Exercise details: Transcribe the lines below verbatim, skipping the images.

*** Records shown

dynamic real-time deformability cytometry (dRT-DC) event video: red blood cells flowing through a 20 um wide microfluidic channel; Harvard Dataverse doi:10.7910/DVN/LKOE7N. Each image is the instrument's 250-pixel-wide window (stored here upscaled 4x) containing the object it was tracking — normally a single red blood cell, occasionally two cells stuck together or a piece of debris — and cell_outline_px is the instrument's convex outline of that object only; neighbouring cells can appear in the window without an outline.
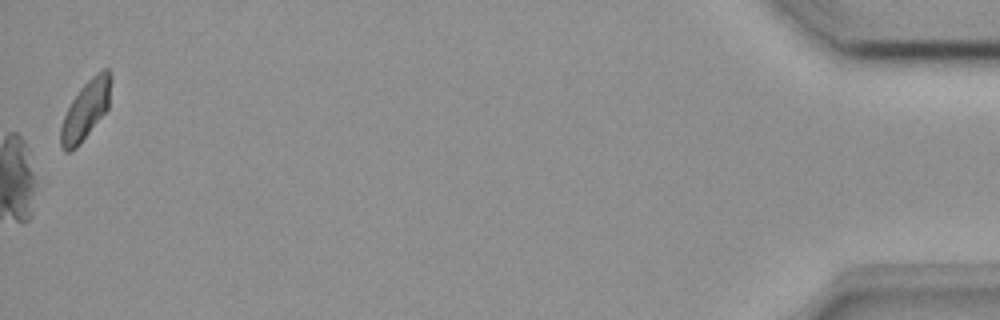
{"species": "common noctule bat (a hibernating species)", "species_latin": "Nyctalus noctula", "temperature_condition": "room temperature", "stored_images_in_passage": 35, "camera_frame_rate_fps": 3000, "um_per_image_px": 0.085, "animal": {"sex": "female", "body_mass_g": 18.4}, "frame": {"image": 1, "passage_image": 35, "time_ms": 11.333, "image_size_px": [1000, 320], "cell_outline_px": [[112, 76], [108, 108], [80, 144], [76, 148], [68, 152], [64, 152], [60, 144], [60, 128], [64, 116], [72, 100], [80, 88], [96, 72], [104, 68], [108, 68], [112, 72]], "centroid_in_image_um": [7.29, 9.33], "position_along_channel_um": 427.9, "area_um2": 17.22}}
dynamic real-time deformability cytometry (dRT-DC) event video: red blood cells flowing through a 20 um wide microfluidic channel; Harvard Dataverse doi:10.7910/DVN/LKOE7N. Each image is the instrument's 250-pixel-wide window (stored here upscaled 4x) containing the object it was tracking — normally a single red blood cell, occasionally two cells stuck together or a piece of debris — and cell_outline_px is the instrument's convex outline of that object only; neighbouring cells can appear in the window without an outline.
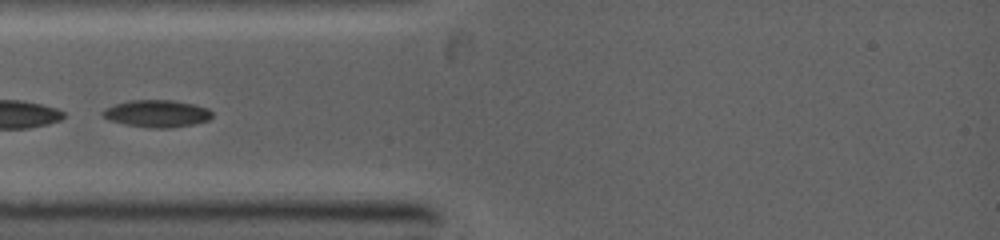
{"species": "common noctule bat (a hibernating species)", "species_latin": "Nyctalus noctula", "temperature_condition": "warm", "stored_images_in_passage": 22, "camera_frame_rate_fps": 5000, "um_per_image_px": 0.085, "animal": {"sex": "female", "body_mass_g": 19.0, "forearm_length_mm": 53.3}, "frame": {"image": 1, "passage_image": 1, "time_ms": 0.0, "image_size_px": [1000, 240], "cell_outline_px": [[212, 116], [208, 120], [192, 124], [172, 128], [152, 128], [124, 124], [108, 120], [100, 116], [100, 112], [104, 108], [128, 100], [172, 100], [196, 104], [208, 108], [212, 112]], "centroid_in_image_um": [13.3, 9.65], "position_along_channel_um": 71.7, "area_um2": 17.57}}
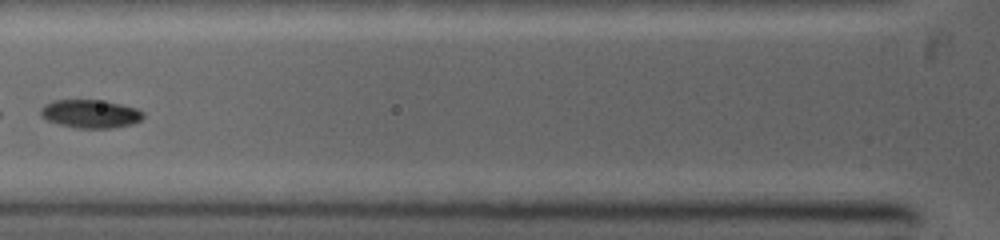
{"frame": {"image": 2, "passage_image": 4, "time_ms": 1.0, "image_size_px": [1000, 240], "cell_outline_px": [[144, 116], [140, 120], [132, 124], [112, 128], [76, 128], [60, 124], [48, 120], [40, 116], [40, 108], [44, 104], [52, 100], [104, 100], [136, 108], [144, 112]], "centroid_in_image_um": [7.67, 9.67], "position_along_channel_um": 118.1, "area_um2": 16.99}}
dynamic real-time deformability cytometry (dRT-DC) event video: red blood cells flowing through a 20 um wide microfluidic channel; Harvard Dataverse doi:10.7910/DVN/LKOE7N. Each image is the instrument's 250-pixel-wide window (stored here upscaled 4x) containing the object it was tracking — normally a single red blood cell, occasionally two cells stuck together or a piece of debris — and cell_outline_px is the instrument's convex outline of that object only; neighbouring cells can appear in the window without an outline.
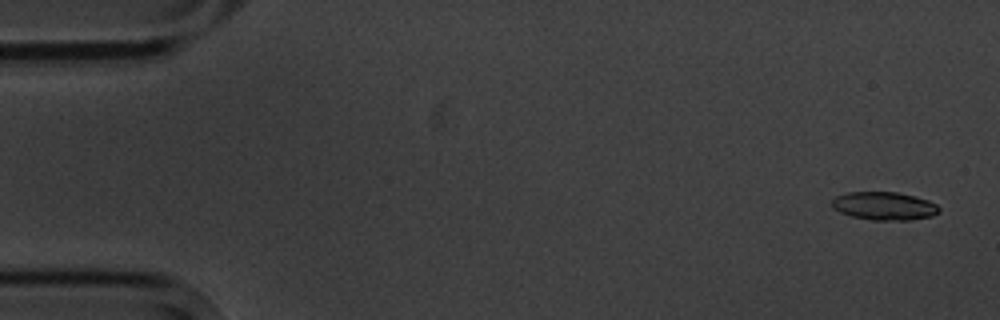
{"species": "common noctule bat (a hibernating species)", "species_latin": "Nyctalus noctula", "temperature_condition": "cold", "stored_images_in_passage": 5, "camera_frame_rate_fps": 3000, "um_per_image_px": 0.085, "animal": {"sex": "male", "body_mass_g": 20.1, "forearm_length_mm": 53.5}, "frame": {"image": 1, "passage_image": 1, "time_ms": 0.0, "image_size_px": [1000, 320], "cell_outline_px": [[940, 212], [932, 216], [908, 220], [872, 220], [852, 216], [840, 212], [832, 208], [832, 200], [836, 196], [848, 192], [896, 192], [916, 196], [928, 200], [936, 204], [940, 208]], "centroid_in_image_um": [75.17, 17.5], "position_along_channel_um": 9.8, "area_um2": 17.63}}
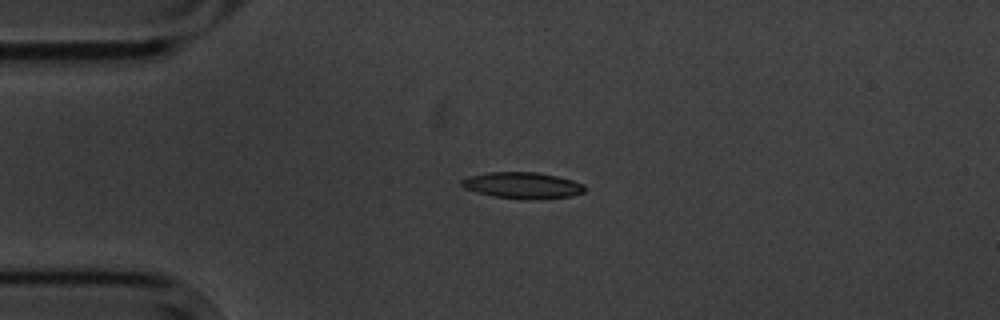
{"frame": {"image": 2, "passage_image": 4, "time_ms": 3.667, "image_size_px": [1000, 320], "cell_outline_px": [[584, 192], [572, 196], [528, 200], [520, 200], [492, 196], [476, 192], [464, 188], [460, 184], [460, 180], [468, 176], [492, 172], [536, 172], [556, 176], [572, 180], [584, 184]], "centroid_in_image_um": [44.38, 15.77], "position_along_channel_um": 40.6, "area_um2": 19.02}}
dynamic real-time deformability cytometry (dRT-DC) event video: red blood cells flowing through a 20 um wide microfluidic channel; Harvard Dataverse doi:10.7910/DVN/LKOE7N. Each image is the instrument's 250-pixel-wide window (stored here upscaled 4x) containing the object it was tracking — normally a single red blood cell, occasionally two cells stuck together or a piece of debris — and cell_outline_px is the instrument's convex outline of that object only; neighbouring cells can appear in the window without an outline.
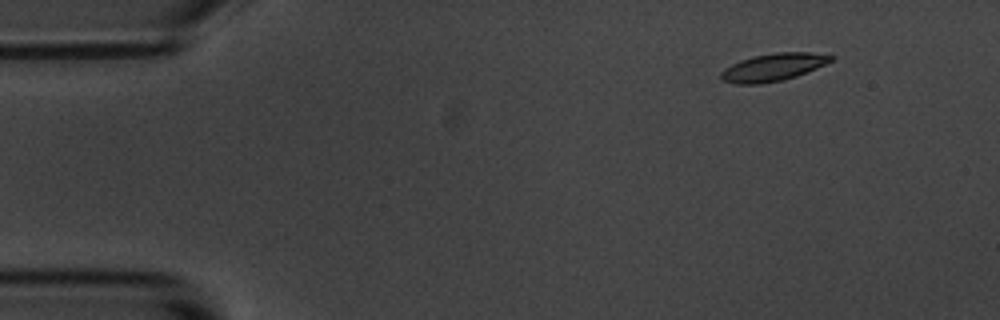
{"species": "common noctule bat (a hibernating species)", "species_latin": "Nyctalus noctula", "temperature_condition": "room temperature", "stored_images_in_passage": 5, "camera_frame_rate_fps": 3000, "um_per_image_px": 0.085, "animal": {"sex": "male", "body_mass_g": 20.1, "forearm_length_mm": 53.5}, "frame": {"image": 1, "passage_image": 2, "time_ms": 0.333, "image_size_px": [1000, 320], "cell_outline_px": [[836, 56], [832, 60], [816, 68], [796, 76], [784, 80], [760, 84], [736, 84], [720, 80], [720, 72], [724, 68], [740, 60], [752, 56], [776, 52], [812, 52]], "centroid_in_image_um": [65.68, 5.71], "position_along_channel_um": 19.3, "area_um2": 17.8}}
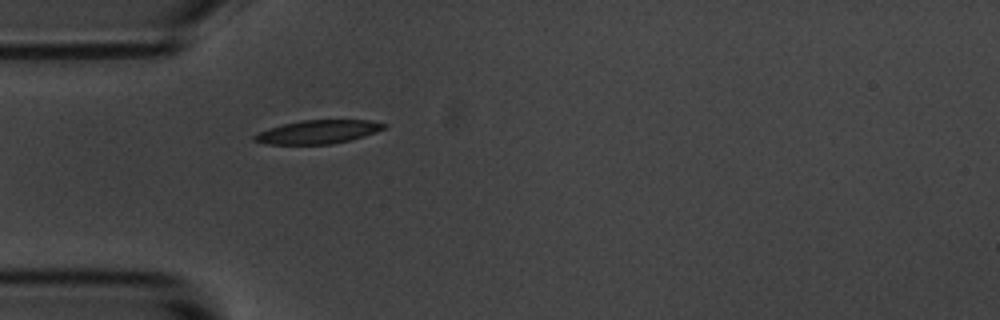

******

Reply:
dynamic real-time deformability cytometry (dRT-DC) event video: red blood cells flowing through a 20 um wide microfluidic channel; Harvard Dataverse doi:10.7910/DVN/LKOE7N. Each image is the instrument's 250-pixel-wide window (stored here upscaled 4x) containing the object it was tracking — normally a single red blood cell, occasionally two cells stuck together or a piece of debris — and cell_outline_px is the instrument's convex outline of that object only; neighbouring cells can appear in the window without an outline.
{"species": "common noctule bat (a hibernating species)", "species_latin": "Nyctalus noctula", "temperature_condition": "room temperature", "stored_images_in_passage": 35, "camera_frame_rate_fps": 3000, "um_per_image_px": 0.085, "animal": {"sex": "female", "body_mass_g": 18.4}, "frame": {"image": 1, "passage_image": 35, "time_ms": 11.333, "image_size_px": [1000, 320], "cell_outline_px": [[112, 76], [108, 108], [80, 144], [76, 148], [68, 152], [64, 152], [60, 144], [60, 128], [64, 116], [72, 100], [80, 88], [96, 72], [104, 68], [108, 68], [112, 72]], "centroid_in_image_um": [7.29, 9.33], "position_along_channel_um": 427.9, "area_um2": 17.22}}
dynamic real-time deformability cytometry (dRT-DC) event video: red blood cells flowing through a 20 um wide microfluidic channel; Harvard Dataverse doi:10.7910/DVN/LKOE7N. Each image is the instrument's 250-pixel-wide window (stored here upscaled 4x) containing the object it was tracking — normally a single red blood cell, occasionally two cells stuck together or a piece of debris — and cell_outline_px is the instrument's convex outline of that object only; neighbouring cells can appear in the window without an outline.
{"species": "common noctule bat (a hibernating species)", "species_latin": "Nyctalus noctula", "temperature_condition": "warm", "stored_images_in_passage": 22, "camera_frame_rate_fps": 5000, "um_per_image_px": 0.085, "animal": {"sex": "female", "body_mass_g": 19.0, "forearm_length_mm": 53.3}, "frame": {"image": 1, "passage_image": 1, "time_ms": 0.0, "image_size_px": [1000, 240], "cell_outline_px": [[212, 116], [208, 120], [192, 124], [172, 128], [152, 128], [124, 124], [108, 120], [100, 116], [100, 112], [104, 108], [128, 100], [172, 100], [196, 104], [208, 108], [212, 112]], "centroid_in_image_um": [13.3, 9.65], "position_along_channel_um": 71.7, "area_um2": 17.57}}
{"frame": {"image": 2, "passage_image": 4, "time_ms": 1.0, "image_size_px": [1000, 240], "cell_outline_px": [[144, 116], [140, 120], [132, 124], [112, 128], [76, 128], [60, 124], [48, 120], [40, 116], [40, 108], [44, 104], [52, 100], [104, 100], [136, 108], [144, 112]], "centroid_in_image_um": [7.67, 9.67], "position_along_channel_um": 118.1, "area_um2": 16.99}}
dynamic real-time deformability cytometry (dRT-DC) event video: red blood cells flowing through a 20 um wide microfluidic channel; Harvard Dataverse doi:10.7910/DVN/LKOE7N. Each image is the instrument's 250-pixel-wide window (stored here upscaled 4x) containing the object it was tracking — normally a single red blood cell, occasionally two cells stuck together or a piece of debris — and cell_outline_px is the instrument's convex outline of that object only; neighbouring cells can appear in the window without an outline.
{"species": "common noctule bat (a hibernating species)", "species_latin": "Nyctalus noctula", "temperature_condition": "cold", "stored_images_in_passage": 5, "camera_frame_rate_fps": 3000, "um_per_image_px": 0.085, "animal": {"sex": "male", "body_mass_g": 20.1, "forearm_length_mm": 53.5}, "frame": {"image": 1, "passage_image": 1, "time_ms": 0.0, "image_size_px": [1000, 320], "cell_outline_px": [[940, 212], [932, 216], [908, 220], [872, 220], [852, 216], [840, 212], [832, 208], [832, 200], [836, 196], [848, 192], [896, 192], [916, 196], [928, 200], [936, 204], [940, 208]], "centroid_in_image_um": [75.17, 17.5], "position_along_channel_um": 9.8, "area_um2": 17.63}}
{"frame": {"image": 2, "passage_image": 4, "time_ms": 3.667, "image_size_px": [1000, 320], "cell_outline_px": [[584, 192], [572, 196], [528, 200], [520, 200], [492, 196], [476, 192], [464, 188], [460, 184], [460, 180], [468, 176], [492, 172], [536, 172], [556, 176], [572, 180], [584, 184]], "centroid_in_image_um": [44.38, 15.77], "position_along_channel_um": 40.6, "area_um2": 19.02}}
dynamic real-time deformability cytometry (dRT-DC) event video: red blood cells flowing through a 20 um wide microfluidic channel; Harvard Dataverse doi:10.7910/DVN/LKOE7N. Each image is the instrument's 250-pixel-wide window (stored here upscaled 4x) containing the object it was tracking — normally a single red blood cell, occasionally two cells stuck together or a piece of debris — and cell_outline_px is the instrument's convex outline of that object only; neighbouring cells can appear in the window without an outline.
{"species": "common noctule bat (a hibernating species)", "species_latin": "Nyctalus noctula", "temperature_condition": "room temperature", "stored_images_in_passage": 5, "camera_frame_rate_fps": 3000, "um_per_image_px": 0.085, "animal": {"sex": "male", "body_mass_g": 20.1, "forearm_length_mm": 53.5}, "frame": {"image": 1, "passage_image": 2, "time_ms": 0.333, "image_size_px": [1000, 320], "cell_outline_px": [[836, 56], [832, 60], [816, 68], [796, 76], [784, 80], [760, 84], [736, 84], [720, 80], [720, 72], [724, 68], [740, 60], [752, 56], [776, 52], [812, 52]], "centroid_in_image_um": [65.68, 5.71], "position_along_channel_um": 19.3, "area_um2": 17.8}}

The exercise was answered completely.